◆ Collected data entries ◆
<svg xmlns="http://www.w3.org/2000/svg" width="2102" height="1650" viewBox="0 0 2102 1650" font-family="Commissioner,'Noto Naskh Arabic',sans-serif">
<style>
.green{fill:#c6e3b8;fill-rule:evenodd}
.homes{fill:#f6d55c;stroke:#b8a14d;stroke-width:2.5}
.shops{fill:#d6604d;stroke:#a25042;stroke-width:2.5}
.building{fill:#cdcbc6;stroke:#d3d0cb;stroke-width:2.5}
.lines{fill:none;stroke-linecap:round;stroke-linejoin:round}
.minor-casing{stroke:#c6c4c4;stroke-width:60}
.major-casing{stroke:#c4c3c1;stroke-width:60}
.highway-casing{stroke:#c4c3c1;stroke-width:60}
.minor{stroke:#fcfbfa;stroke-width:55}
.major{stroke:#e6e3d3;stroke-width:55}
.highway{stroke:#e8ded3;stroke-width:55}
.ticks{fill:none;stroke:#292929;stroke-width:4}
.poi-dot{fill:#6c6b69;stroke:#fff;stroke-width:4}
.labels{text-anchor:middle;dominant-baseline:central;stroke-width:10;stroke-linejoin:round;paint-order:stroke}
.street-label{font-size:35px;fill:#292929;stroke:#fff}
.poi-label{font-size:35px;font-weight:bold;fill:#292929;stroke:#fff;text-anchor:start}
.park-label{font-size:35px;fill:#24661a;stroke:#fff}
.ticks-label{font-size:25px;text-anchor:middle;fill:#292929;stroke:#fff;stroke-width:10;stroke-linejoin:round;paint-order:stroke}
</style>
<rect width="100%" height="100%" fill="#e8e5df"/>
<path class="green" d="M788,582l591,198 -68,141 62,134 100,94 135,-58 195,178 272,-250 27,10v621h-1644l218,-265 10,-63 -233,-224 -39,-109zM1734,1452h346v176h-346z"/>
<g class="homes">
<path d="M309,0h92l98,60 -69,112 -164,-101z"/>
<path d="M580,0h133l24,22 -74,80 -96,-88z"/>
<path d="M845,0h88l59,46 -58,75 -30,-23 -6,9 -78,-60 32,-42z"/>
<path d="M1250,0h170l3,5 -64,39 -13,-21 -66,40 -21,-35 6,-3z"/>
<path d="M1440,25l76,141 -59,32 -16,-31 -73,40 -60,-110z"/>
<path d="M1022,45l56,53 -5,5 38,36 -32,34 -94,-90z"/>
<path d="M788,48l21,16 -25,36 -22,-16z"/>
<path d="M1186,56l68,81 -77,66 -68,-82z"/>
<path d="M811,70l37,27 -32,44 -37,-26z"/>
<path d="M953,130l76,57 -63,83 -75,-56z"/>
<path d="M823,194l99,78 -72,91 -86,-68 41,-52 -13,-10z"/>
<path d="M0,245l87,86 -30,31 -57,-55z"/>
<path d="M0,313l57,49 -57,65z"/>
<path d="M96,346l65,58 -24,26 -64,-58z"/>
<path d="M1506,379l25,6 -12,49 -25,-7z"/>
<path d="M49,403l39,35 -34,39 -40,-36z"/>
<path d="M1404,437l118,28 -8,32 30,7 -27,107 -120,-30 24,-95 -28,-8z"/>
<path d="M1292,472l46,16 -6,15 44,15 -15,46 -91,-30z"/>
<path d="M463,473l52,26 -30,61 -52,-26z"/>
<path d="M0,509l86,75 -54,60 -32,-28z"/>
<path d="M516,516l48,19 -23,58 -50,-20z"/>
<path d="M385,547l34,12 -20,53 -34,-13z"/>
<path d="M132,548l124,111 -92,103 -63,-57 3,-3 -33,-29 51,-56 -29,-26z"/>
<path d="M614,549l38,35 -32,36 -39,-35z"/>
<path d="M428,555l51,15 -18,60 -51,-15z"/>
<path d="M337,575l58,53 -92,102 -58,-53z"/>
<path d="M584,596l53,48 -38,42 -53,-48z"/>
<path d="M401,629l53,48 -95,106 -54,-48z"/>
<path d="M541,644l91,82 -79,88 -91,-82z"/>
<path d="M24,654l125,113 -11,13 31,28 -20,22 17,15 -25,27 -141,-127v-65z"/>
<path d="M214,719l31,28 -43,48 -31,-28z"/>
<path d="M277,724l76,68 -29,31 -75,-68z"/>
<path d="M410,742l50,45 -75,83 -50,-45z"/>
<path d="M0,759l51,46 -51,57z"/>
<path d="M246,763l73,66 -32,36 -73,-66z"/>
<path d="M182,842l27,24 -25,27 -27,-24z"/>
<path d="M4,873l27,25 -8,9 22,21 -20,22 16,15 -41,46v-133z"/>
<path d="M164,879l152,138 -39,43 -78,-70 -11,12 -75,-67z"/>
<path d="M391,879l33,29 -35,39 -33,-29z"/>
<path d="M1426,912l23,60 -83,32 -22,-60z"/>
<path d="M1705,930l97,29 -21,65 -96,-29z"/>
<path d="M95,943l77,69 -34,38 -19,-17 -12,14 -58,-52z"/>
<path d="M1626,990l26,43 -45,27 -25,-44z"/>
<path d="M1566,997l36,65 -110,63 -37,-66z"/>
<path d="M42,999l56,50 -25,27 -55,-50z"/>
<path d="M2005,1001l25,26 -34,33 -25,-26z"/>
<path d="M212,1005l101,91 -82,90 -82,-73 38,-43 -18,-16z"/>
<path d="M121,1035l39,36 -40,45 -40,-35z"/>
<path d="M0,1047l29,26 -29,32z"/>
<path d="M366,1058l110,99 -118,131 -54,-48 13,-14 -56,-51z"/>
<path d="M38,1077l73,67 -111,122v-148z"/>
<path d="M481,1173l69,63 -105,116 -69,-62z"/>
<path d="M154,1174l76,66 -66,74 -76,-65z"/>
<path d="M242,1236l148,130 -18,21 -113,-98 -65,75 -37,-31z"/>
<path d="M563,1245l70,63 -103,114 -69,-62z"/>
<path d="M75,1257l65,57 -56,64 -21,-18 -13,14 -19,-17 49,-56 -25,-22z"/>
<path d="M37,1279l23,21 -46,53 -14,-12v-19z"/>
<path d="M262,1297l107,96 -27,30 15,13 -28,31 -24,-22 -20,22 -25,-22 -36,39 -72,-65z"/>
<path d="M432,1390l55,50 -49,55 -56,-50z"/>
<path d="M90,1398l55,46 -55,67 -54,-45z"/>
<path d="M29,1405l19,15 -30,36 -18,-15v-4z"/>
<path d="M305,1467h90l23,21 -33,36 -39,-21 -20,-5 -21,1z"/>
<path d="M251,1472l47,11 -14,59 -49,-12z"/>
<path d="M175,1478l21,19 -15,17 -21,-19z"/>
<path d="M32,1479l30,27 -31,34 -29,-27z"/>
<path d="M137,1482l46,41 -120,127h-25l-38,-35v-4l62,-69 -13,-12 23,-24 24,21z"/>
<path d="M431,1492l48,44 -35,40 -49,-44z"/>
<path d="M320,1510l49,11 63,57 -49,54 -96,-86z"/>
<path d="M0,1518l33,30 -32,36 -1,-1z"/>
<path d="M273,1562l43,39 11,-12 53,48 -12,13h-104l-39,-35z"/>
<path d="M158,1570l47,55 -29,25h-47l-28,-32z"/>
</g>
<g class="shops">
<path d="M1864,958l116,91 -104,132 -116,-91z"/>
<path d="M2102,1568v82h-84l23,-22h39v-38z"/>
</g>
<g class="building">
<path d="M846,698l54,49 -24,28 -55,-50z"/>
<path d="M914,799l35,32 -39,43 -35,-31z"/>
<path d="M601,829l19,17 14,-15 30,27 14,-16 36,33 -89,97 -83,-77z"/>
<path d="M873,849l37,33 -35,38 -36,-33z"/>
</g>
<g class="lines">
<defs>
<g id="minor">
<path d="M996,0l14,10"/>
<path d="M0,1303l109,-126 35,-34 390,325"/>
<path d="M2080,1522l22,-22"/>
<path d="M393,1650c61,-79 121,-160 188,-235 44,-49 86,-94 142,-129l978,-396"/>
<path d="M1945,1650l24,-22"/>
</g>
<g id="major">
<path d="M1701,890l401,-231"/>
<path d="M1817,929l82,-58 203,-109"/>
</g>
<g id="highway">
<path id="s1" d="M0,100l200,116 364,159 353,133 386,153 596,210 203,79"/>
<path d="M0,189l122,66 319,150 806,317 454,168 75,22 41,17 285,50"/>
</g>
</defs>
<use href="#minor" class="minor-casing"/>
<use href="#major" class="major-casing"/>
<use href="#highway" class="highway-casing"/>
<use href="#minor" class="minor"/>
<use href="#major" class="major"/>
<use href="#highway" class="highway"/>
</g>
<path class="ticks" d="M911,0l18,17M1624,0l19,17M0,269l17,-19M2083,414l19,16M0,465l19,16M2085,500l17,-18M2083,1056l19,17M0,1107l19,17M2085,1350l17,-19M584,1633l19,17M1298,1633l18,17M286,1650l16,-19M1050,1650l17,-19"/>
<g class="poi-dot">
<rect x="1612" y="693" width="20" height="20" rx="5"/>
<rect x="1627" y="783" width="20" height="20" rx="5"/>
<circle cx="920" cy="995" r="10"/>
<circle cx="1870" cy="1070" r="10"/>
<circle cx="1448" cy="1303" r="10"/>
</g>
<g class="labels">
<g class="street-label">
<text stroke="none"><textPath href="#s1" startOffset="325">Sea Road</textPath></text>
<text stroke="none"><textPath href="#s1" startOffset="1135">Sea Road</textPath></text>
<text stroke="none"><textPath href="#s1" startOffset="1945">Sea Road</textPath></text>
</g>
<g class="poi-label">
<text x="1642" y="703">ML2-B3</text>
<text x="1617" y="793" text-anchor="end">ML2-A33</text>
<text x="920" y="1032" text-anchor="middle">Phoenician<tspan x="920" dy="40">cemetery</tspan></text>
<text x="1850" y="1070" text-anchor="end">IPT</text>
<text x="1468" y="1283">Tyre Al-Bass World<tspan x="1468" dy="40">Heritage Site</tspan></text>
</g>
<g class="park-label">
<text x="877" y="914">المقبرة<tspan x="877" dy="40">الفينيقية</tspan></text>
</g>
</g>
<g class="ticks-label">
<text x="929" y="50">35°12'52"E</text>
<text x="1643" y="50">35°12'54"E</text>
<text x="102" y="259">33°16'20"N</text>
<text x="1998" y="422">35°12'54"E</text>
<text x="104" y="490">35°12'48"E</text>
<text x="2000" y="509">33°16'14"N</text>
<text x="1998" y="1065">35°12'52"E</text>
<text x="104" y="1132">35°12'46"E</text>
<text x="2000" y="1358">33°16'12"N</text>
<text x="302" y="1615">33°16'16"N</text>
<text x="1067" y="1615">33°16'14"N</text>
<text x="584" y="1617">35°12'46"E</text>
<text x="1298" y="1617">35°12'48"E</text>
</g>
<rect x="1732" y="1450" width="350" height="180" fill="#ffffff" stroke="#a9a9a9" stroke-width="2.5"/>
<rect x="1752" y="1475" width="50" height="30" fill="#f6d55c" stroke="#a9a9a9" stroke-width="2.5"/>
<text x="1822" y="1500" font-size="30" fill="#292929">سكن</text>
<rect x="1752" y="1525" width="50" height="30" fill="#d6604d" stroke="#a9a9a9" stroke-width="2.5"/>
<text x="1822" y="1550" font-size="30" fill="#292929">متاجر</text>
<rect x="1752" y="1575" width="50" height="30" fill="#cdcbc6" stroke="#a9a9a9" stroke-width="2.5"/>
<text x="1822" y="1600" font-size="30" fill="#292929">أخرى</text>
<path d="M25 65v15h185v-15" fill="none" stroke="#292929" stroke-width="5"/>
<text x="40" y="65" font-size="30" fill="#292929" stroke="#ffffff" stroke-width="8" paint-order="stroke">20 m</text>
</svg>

◆ TASK ◆
Please find every line in the records above that holds the word "labels" and copy it.

◆ WRITTEN ANSWER ◆
.labels{text-anchor:middle;dominant-baseline:central;stroke-width:10;stroke-linejoin:round;paint-order:stroke}
<g class="labels">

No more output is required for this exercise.